Guthrum, at looking for a voice, reports on the campaign of LPUK candidate (Cambridgeshire CC) Andrew Hunt, who has been out on the surface of the planet.
The anger on the door step against all three major parties was palpable… The common thread, whether they would vote Libertarian or not, was that there has to be a new Constitutional Settlement to ensure that all parties had a say in Parliament and and end to the two and a half party stitch up.
The LPUK manifesto commits a future LPUK government to
…enact a formal Constitution, and reassert the 1689 Bill of Rights…
However, no draft of the Constitution appears to have been prepared. Given the feedback from the electorate gathered by Mr. Hunt I believe that it now should be.
If this can be completed and agreed before the forthcoming election then the LPUK will be the only party offering to institute a formal Constitution, defining and limiting the powers of government and the freedoms of the people.
I say we ought to get on with it. Doing this is, I believe, more important than pointing out yet again the shortcomings of the present arrangements.
All I am likely to do about this myself today is to open a new post category, ‘constitution’, under which I hope before long to make some contribution to the debate on this critical issue which I trust is already in progress.
My first response is, admittedly, a matter of not intellectual but, rather, /emotional/ perception. Fools will leap to ‘irrational’, but that sort of ad affectum argument is of no use in trying objectively to perceive the operation of the non-rational faculty. That faculty, ever alert to danger, may well be Freedom’s best mastiff guardian at the gates. In fact, I am a traditionalist on this point, and, hence, a bit of an ‘anarchist’ in the end:
Constitutions are jolly things (thesis), but (definition) they are the precious fruit (limiting predicate) of individual soils and gardens.
So it is that (corollary) routine weeding, pruning and, at most, grafting is approached with, if you will, superstitious awe and care by any serious gardener.
It follows (conclusion) that when in England (the ‘UK’ or ‘Britain’, eg) there is an up-welling of calls for ‘constitutional reform’, all involved must at least be very careful.

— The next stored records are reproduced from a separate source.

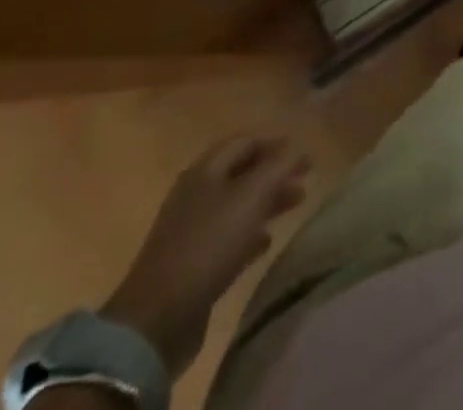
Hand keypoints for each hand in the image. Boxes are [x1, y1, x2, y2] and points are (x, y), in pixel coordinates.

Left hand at [101, 137, 309, 377]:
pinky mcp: (191, 264)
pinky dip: (250, 234)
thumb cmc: (208, 244)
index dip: (276, 145)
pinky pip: (227, 238)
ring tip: (294, 207)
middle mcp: (196, 193)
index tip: (304, 158)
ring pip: (237, 205)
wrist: (157, 319)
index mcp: (205, 170)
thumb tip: (298, 146)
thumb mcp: (251, 196)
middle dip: (274, 174)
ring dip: (266, 203)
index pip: (246, 142)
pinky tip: (266, 243)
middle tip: (304, 183)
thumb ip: (278, 166)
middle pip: (241, 173)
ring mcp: (190, 230)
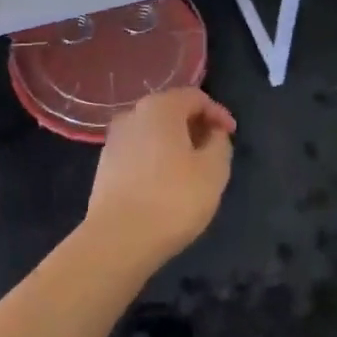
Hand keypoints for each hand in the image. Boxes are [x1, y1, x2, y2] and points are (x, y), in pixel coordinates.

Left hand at [83, 87, 236, 271]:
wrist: (118, 240)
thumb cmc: (173, 199)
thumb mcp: (214, 170)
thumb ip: (220, 143)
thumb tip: (213, 133)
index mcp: (160, 107)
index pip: (195, 97)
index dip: (218, 113)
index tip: (232, 135)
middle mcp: (132, 114)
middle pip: (171, 110)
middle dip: (196, 126)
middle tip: (214, 149)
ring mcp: (114, 139)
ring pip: (153, 131)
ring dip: (175, 143)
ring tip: (192, 169)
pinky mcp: (105, 165)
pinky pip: (139, 151)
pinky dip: (157, 158)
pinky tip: (166, 183)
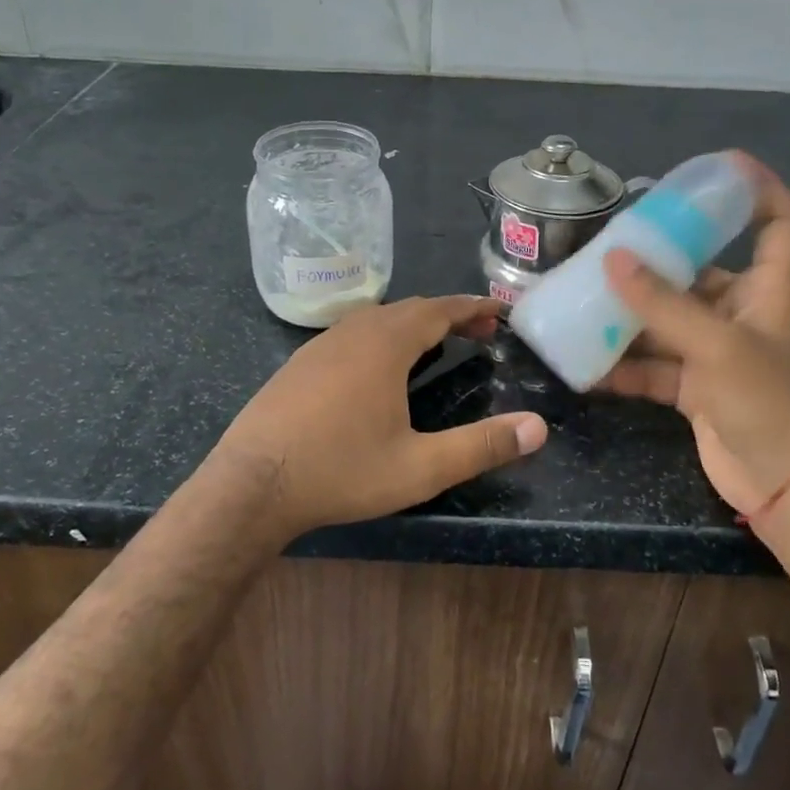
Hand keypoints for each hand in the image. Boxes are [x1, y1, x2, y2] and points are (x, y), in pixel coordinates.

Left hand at [212, 295, 546, 538]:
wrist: (251, 483)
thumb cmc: (341, 470)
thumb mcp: (420, 466)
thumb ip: (481, 446)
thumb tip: (538, 427)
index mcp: (386, 344)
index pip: (440, 309)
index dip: (473, 306)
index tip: (500, 309)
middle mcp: (354, 331)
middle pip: (411, 308)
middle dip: (450, 314)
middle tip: (480, 331)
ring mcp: (321, 344)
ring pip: (378, 318)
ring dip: (414, 323)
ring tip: (438, 343)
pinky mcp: (300, 362)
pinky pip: (353, 333)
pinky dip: (383, 335)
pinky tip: (380, 366)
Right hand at [599, 155, 789, 518]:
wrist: (785, 488)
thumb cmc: (770, 404)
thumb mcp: (718, 348)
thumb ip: (664, 305)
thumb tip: (613, 259)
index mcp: (768, 290)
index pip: (780, 224)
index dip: (760, 190)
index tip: (722, 167)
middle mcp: (741, 313)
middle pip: (699, 270)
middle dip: (656, 259)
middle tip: (608, 244)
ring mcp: (715, 351)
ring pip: (666, 319)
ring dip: (628, 315)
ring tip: (581, 299)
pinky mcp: (694, 386)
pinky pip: (652, 364)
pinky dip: (622, 364)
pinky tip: (584, 364)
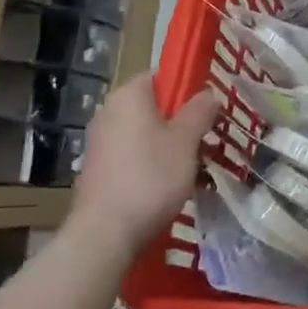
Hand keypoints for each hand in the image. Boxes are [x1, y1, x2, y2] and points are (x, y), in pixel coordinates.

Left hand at [73, 75, 222, 254]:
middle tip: (207, 138)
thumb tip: (208, 93)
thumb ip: (199, 112)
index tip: (208, 109)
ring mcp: (100, 142)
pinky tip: (170, 184)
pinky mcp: (99, 169)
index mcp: (129, 96)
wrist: (106, 233)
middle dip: (181, 120)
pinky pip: (134, 155)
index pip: (161, 76)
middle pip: (153, 106)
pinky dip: (152, 163)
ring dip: (170, 144)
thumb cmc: (151, 177)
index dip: (187, 88)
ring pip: (145, 133)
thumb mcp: (186, 141)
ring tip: (194, 165)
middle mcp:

In gardening (extended metaphor) it often happens that there is an incursion of pests (specific metaphor); and, these often arise because of such factors as ‘climate change’ (more wit) & cet; one is naturally tempted to strong measures, however toxic. Short of chemicals, however, there nonethelss remain a host of traditional remedies that more closely fit with the practise of proper gardening:
For instance, here in the land of a written constitution (reflexive clause required to anchor metaphor), and all the endless stealing and thieving that goes on under /it/, there is a commonn problem with garden slugs. Now, these can be reduced with applications of chlordane powder, bad for birds and everything and everyone else; /or/, the rate payer may depress into the soil at intervals small saucers filled with (cheap) beer in which, nightly, the vermin most obligingly drown themselves in luxury, quite in the manner of messrs Balls, Shahid, Testicles, Nutsack and Bitchgoddess, Smith or Whomever.
In the same way, /additional plantings/, such as of marigolds, discourage some pests; and, so it goes. All very labour intensive, you may be sure of that, rooting out these Labour and Tory, and all half-baked, moles and polecat ferrets — but, it is this that keeps the gardener on the job. And, by analogy (return to topic) the citizen on the qui vive. In your case, in England, I perceive that the hallowed remedy lies in the addition (NB) of yet another document, /this one indeed written down perhaps/, but nonetheless then /added to/ the body of your whole constitutional literature. Otherwise, you will wind up, vernacularly, “as fucked up as these God-damned fools and brain halfwit dumb sonsofbitches over here!”
You have been warned, and I daresay the soupcon of any anarchism in it is that I for one do not think there is some ‘rule’; and, nor that that constitutions may be whacked out as cheap suits once were at the 50 Shilling tailors; it sounds terribly ‘principled’ to say so, of course it does resound on the jaded ear, ‘Identical Duds For All’: and, there you are, mired smack dab in the EU trap, scribbling, scribbling, scribbling, ‘to get it all down somehow’ — alas, in vain.
(Finally, the distinction between emotions, as opposed to deepest feeling, is subtile; and it is very real. It is all the difference between rolling around in the random affects like a dog in shit: and, the sure steady devoted watchful guardianship of the old family tyce, over his home and hearth and family. It is all the difference between the affected grimaces and sneers of Labour and other party cunts from on high, jeering at the plundered stupid common ruck and twats; and, the wise sagacious perceptions, of The Wook: his — our! — /sure/ feeling for what is of the deepest importance and value…now — BW)
You should look into the legal aspects of making sure that it cannot be repealed as is the case of the bill of rights 1689 (which means all of those fines not administered within a court are illegal)
BW: in deference to American readers such as yourself I thought better of a paragraph about how we need to make sure that the provisions of the constitution cannot be set aside by politicians merely because of an ‘emergency’ caused by some ‘terrorists’.
CS: agreed; drafting it’s easy, it’s making it stick that’s difficult.